Just two weeks ago, ships were flowing freely out of the Gulf. Now Hormuz tanker traffic has essentially frozen after the United States and Iran resumed missile exchanges, with President Trump accusing Iranian leaders of being liars and cheats after declaring the ceasefire dead. Ship trackers reported only one vessel moving through the waterway on the day in question: a sanctioned very large crude carrier traveling alongside an Iranian container ship along the Iran controlled route. Along the corridor nearer the Omani coast, an area meant to fall under American oversight, no traffic showed up at all.

That is a stark contrast to the 14 commodity carrying vessels that crossed the strait just the day before. Over the three weeks following the earlier ceasefire, Hormuz had averaged 34 crossings a day, with a peak of 59 on June 24, according to data from analytics firm Kpler.
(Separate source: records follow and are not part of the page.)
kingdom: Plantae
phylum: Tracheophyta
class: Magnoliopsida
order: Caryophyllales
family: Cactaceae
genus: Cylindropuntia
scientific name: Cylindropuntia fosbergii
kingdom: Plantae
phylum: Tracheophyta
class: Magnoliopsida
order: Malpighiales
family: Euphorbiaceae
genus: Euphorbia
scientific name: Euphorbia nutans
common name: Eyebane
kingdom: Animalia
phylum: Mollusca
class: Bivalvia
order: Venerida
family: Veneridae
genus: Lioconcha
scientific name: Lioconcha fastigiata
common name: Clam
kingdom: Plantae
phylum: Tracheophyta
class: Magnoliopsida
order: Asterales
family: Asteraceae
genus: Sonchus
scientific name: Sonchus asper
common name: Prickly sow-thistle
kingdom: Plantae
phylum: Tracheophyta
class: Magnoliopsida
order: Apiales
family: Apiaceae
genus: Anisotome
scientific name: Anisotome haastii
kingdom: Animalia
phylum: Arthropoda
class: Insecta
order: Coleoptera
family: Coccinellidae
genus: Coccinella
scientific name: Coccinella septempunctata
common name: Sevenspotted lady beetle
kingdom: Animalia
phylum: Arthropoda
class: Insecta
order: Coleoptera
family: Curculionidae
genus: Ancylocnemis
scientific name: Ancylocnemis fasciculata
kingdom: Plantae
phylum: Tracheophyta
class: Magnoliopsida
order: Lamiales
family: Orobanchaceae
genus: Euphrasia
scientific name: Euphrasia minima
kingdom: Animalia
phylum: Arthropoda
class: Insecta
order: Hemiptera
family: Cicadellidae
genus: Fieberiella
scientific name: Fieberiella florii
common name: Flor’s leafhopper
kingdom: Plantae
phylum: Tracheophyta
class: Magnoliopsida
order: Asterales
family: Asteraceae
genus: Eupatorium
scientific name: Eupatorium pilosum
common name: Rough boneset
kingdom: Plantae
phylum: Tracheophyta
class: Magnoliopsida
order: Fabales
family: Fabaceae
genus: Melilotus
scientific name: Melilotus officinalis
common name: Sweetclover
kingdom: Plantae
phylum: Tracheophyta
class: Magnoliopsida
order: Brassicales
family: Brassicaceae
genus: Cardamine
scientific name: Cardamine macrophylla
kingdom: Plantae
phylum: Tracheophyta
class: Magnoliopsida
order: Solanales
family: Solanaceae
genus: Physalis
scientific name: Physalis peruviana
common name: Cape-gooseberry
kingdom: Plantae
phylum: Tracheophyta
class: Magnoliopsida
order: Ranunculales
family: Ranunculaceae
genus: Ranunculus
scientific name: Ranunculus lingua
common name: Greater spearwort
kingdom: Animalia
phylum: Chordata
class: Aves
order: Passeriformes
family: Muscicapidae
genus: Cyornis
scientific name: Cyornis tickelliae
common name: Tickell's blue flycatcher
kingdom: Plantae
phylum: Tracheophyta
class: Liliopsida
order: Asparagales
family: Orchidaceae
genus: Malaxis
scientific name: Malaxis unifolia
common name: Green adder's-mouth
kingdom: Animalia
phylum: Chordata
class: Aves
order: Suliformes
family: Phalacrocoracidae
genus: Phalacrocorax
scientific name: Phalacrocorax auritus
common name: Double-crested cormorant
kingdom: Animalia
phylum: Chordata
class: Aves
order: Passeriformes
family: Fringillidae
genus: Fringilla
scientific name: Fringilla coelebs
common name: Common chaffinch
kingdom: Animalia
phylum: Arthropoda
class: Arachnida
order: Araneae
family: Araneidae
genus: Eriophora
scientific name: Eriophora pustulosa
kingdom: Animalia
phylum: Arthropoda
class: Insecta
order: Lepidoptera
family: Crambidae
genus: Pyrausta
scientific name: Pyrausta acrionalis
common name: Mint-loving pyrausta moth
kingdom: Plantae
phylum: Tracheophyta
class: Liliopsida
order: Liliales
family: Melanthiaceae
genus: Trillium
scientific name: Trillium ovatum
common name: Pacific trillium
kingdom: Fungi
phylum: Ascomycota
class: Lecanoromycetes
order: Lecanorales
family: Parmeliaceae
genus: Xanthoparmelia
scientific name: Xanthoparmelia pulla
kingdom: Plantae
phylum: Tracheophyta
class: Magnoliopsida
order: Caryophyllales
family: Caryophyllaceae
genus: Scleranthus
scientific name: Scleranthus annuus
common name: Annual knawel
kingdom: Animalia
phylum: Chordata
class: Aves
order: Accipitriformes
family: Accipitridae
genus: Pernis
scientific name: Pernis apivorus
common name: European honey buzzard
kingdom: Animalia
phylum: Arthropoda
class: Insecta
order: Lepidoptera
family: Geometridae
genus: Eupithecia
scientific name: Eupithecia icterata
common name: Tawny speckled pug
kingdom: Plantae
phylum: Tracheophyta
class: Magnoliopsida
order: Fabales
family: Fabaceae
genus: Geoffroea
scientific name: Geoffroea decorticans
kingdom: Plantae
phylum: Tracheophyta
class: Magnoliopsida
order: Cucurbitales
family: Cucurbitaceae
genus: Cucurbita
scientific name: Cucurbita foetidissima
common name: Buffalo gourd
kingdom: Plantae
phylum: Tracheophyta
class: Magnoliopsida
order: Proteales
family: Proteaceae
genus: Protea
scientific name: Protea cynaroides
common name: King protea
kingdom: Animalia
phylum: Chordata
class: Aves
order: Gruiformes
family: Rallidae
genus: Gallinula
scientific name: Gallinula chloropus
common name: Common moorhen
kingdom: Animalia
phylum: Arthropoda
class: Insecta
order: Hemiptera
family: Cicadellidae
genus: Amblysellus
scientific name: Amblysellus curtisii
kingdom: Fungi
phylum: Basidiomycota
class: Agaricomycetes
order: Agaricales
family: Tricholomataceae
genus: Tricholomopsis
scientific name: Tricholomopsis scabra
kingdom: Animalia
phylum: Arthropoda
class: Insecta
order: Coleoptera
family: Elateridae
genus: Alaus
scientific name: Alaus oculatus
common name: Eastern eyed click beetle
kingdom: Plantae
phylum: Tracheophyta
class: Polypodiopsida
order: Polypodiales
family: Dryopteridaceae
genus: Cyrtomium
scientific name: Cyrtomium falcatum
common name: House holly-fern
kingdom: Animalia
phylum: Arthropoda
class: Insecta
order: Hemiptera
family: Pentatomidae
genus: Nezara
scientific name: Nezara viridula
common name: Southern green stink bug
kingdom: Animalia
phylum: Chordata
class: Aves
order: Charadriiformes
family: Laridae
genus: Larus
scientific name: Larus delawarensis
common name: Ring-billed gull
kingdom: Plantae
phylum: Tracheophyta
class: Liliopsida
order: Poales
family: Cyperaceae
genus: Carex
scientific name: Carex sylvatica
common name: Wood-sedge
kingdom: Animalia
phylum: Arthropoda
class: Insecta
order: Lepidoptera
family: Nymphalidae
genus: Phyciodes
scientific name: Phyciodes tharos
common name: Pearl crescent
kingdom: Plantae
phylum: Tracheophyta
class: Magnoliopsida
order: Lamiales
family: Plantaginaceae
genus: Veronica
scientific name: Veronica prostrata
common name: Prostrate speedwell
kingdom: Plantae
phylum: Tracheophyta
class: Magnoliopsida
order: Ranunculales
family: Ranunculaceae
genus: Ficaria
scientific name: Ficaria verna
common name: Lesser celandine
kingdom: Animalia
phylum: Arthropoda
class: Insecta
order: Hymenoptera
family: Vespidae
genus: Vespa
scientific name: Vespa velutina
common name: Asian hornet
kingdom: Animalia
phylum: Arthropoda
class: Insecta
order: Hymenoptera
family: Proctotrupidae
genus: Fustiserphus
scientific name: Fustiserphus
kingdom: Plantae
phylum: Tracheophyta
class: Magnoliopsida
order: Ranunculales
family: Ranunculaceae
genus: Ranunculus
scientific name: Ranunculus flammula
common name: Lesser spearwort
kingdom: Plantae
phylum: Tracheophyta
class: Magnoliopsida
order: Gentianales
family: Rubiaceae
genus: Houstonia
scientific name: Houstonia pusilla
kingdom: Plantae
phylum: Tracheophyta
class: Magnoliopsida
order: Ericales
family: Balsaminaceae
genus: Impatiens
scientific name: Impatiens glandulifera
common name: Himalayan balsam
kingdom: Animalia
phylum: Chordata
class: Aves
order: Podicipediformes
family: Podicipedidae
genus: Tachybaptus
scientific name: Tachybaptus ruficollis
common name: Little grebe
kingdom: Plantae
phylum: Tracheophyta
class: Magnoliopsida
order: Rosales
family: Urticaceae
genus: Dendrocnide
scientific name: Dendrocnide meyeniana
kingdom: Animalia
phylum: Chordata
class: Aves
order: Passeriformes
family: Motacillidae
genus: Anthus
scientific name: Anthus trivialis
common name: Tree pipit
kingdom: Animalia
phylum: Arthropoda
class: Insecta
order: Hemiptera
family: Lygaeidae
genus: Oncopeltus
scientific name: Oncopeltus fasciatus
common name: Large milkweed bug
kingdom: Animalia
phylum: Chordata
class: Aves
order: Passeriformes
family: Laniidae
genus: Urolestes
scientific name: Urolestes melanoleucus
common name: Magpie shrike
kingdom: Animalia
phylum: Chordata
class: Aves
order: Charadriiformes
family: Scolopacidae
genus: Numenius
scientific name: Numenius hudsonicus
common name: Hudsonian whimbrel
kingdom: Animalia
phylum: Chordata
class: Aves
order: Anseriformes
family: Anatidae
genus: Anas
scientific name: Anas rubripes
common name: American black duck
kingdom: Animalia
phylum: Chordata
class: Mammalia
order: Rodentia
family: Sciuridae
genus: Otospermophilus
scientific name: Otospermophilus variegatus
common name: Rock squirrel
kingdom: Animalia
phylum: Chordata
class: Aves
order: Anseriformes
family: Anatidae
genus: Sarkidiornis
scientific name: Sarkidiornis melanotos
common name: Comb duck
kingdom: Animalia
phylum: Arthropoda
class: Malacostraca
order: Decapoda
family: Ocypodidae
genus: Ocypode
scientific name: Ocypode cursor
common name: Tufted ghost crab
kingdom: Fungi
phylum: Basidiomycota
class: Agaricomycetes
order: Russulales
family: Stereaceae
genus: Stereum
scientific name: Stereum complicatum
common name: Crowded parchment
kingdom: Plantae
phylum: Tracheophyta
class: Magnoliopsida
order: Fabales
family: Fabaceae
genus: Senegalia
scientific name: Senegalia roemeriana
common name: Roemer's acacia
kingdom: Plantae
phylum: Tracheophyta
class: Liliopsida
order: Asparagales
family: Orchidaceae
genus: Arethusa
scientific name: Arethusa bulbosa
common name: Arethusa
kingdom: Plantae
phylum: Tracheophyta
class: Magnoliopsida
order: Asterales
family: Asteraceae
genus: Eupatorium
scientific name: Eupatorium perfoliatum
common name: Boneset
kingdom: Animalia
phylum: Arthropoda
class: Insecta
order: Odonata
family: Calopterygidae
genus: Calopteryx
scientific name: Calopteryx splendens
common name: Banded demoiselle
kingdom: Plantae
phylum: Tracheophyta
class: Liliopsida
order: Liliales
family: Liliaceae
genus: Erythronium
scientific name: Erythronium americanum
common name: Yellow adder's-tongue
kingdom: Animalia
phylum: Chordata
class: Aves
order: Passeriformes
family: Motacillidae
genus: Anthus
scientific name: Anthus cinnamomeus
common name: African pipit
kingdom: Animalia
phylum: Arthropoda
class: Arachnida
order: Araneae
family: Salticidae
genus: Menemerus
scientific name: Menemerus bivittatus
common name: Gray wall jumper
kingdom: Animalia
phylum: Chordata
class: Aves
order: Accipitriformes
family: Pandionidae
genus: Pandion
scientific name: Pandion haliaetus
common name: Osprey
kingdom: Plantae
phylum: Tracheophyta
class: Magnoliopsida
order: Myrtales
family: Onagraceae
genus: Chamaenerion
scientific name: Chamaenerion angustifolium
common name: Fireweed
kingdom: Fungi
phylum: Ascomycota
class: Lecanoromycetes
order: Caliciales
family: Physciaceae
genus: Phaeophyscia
Tankers Turning Back Mid Voyage

At least four oil and LNG carriers reversed course rather than risk the passage, based on vessel tracking data compiled by Reuters. Three empty LNG tankers bound for Qatar's Ras Laffan terminal to load cargo turned away from the strait late Tuesday, according to figures gathered from Kpler and LSEG. A supertanker hauling crude toward India also reversed after Iran struck three vessels in the waterway that same day.

Crew members on a tanker's bridge scan the dark water at night through binoculars.

Why the Reversal Caught Markets Off Guard

Crude had been sliding in recent weeks on expectations that a glut was building as shipping through Hormuz recovered and supply loosened. That narrative now looks premature. The renewed hostilities have injected fresh geopolitical risk into a market that had started pricing in calm. Inventories, production levels and the dollar's strength all factor into where oil goes next, but none of that matters much if tankers simply cannot move through the world's busiest oil chokepoint.

USO's RSI reading of 43.83 suggests the fund is neither overbought nor oversold, sitting in fairly neutral territory even as the news flow turns volatile. That calm technical picture belies the uncertainty now gripping physical crude markets, where charterers and insurers are recalculating risk premiums by the hour. Qatar's LNG exporters, meanwhile, are already seeing fees climb as vessels avoid the strait, a sign that the disruption is rippling beyond crude into gas markets as well.

With missiles flying again and diplomatic channels apparently closed for now, the question isn't whether Hormuz traffic will stay disrupted, but for how long shippers will keep rerouting or simply waiting offshore before insurers and buyers force a reckoning on price.